**Text:**
________________

East London Food & Culture

Free afternoon? A highwayman’s trail through Epping Forest

Just a few stops east of Leytonstone on the Central Line is this scenic weekend stroll

The saloon bar is deserted. Through dirty windows we can just make out a handful of empty stools and a dartboard. As I rattle the door, with its crooked ‘closed’ sign, a deluge of hailstones crashes from the sky, a warning that perhaps we should abandon our intended ploughman’s at the Sixteen String Jack in Theydon Bois. Lurking on the edge of Epping Forest, this pub is as deserted as the Mary Celeste.

Sheltering from the downpour in The Bull, a nearby boozer in Theydon Bois, my dad and I learn that Sixteen String Jack was named after notorious highwayman Jack Rann. He was hanged at the age of 24 in 1774 after being tried and acquitted no less than six times for highway robbery.

________________

[Extracted data entries]
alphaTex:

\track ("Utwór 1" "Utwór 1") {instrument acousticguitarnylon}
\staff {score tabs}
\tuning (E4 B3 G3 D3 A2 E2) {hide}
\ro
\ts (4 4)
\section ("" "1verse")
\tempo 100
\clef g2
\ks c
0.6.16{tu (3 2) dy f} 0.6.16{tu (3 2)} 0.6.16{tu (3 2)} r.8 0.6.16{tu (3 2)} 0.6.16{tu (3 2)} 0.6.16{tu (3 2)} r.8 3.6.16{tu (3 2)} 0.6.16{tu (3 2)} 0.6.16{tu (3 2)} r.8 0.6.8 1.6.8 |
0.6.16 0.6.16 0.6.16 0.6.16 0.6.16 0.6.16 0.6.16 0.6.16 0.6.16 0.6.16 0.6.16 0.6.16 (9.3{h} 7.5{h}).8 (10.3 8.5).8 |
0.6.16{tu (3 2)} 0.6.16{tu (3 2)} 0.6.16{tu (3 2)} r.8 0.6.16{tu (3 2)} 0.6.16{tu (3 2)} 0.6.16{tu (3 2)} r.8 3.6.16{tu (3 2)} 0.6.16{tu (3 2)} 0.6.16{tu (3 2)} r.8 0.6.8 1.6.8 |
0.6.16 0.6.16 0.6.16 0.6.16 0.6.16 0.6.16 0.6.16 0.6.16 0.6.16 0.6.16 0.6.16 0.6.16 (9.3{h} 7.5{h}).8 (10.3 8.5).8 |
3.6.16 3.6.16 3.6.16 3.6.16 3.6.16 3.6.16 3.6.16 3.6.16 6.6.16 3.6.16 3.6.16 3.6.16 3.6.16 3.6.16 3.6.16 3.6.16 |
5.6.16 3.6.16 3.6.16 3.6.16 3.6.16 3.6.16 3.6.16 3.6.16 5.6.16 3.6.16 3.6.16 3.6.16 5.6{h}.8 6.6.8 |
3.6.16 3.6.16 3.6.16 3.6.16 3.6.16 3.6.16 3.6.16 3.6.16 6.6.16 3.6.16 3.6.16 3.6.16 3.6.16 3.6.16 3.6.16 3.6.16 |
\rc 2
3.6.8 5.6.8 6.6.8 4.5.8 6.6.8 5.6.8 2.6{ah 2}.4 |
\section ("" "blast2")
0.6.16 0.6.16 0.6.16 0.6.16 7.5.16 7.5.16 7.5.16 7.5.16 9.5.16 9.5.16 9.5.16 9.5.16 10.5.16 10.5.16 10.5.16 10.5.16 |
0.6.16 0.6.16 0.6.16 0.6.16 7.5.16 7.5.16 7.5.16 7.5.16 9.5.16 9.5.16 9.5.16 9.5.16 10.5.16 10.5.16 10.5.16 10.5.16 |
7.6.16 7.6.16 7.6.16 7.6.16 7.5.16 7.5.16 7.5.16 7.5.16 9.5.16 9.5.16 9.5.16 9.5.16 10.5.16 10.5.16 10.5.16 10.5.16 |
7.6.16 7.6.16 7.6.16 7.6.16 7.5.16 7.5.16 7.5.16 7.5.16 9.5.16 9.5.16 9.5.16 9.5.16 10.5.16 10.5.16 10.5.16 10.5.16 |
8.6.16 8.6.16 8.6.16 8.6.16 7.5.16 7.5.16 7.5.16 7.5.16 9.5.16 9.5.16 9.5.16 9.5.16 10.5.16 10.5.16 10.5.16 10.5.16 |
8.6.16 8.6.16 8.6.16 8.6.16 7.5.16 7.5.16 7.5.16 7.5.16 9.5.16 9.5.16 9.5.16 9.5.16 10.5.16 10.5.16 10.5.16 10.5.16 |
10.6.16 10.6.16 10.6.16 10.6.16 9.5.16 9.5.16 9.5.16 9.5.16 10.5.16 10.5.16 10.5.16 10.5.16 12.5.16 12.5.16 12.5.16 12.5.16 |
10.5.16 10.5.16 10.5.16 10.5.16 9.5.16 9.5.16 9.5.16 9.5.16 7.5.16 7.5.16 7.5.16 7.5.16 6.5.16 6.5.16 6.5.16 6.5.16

________________

**What is asked:**
1. Answer these from the Epping Forest article:
(a) Which Underground line does the stroll start from?
(b) Which highwayman gave the Sixteen String Jack its name?
(c) How old was he when he was hanged, and in what year?
2. Please copy out the passage of the Epping Forest article between "Free afternoon? A" and "for highway robbery.", inclusive.
You can leave the entries aside; they aren't needed here.

**Results of the exercise:**
1.
(a) The Central Line, a few stops east of Leytonstone.
(b) Jack Rann.
(c) He was 24, and it was in 1774.

2.
Free afternoon? A highwayman’s trail through Epping Forest

Just a few stops east of Leytonstone on the Central Line is this scenic weekend stroll

The saloon bar is deserted. Through dirty windows we can just make out a handful of empty stools and a dartboard. As I rattle the door, with its crooked ‘closed’ sign, a deluge of hailstones crashes from the sky, a warning that perhaps we should abandon our intended ploughman’s at the Sixteen String Jack in Theydon Bois. Lurking on the edge of Epping Forest, this pub is as deserted as the Mary Celeste.

Sheltering from the downpour in The Bull, a nearby boozer in Theydon Bois, my dad and I learn that Sixteen String Jack was named after notorious highwayman Jack Rann. He was hanged at the age of 24 in 1774 after being tried and acquitted no less than six times for highway robbery.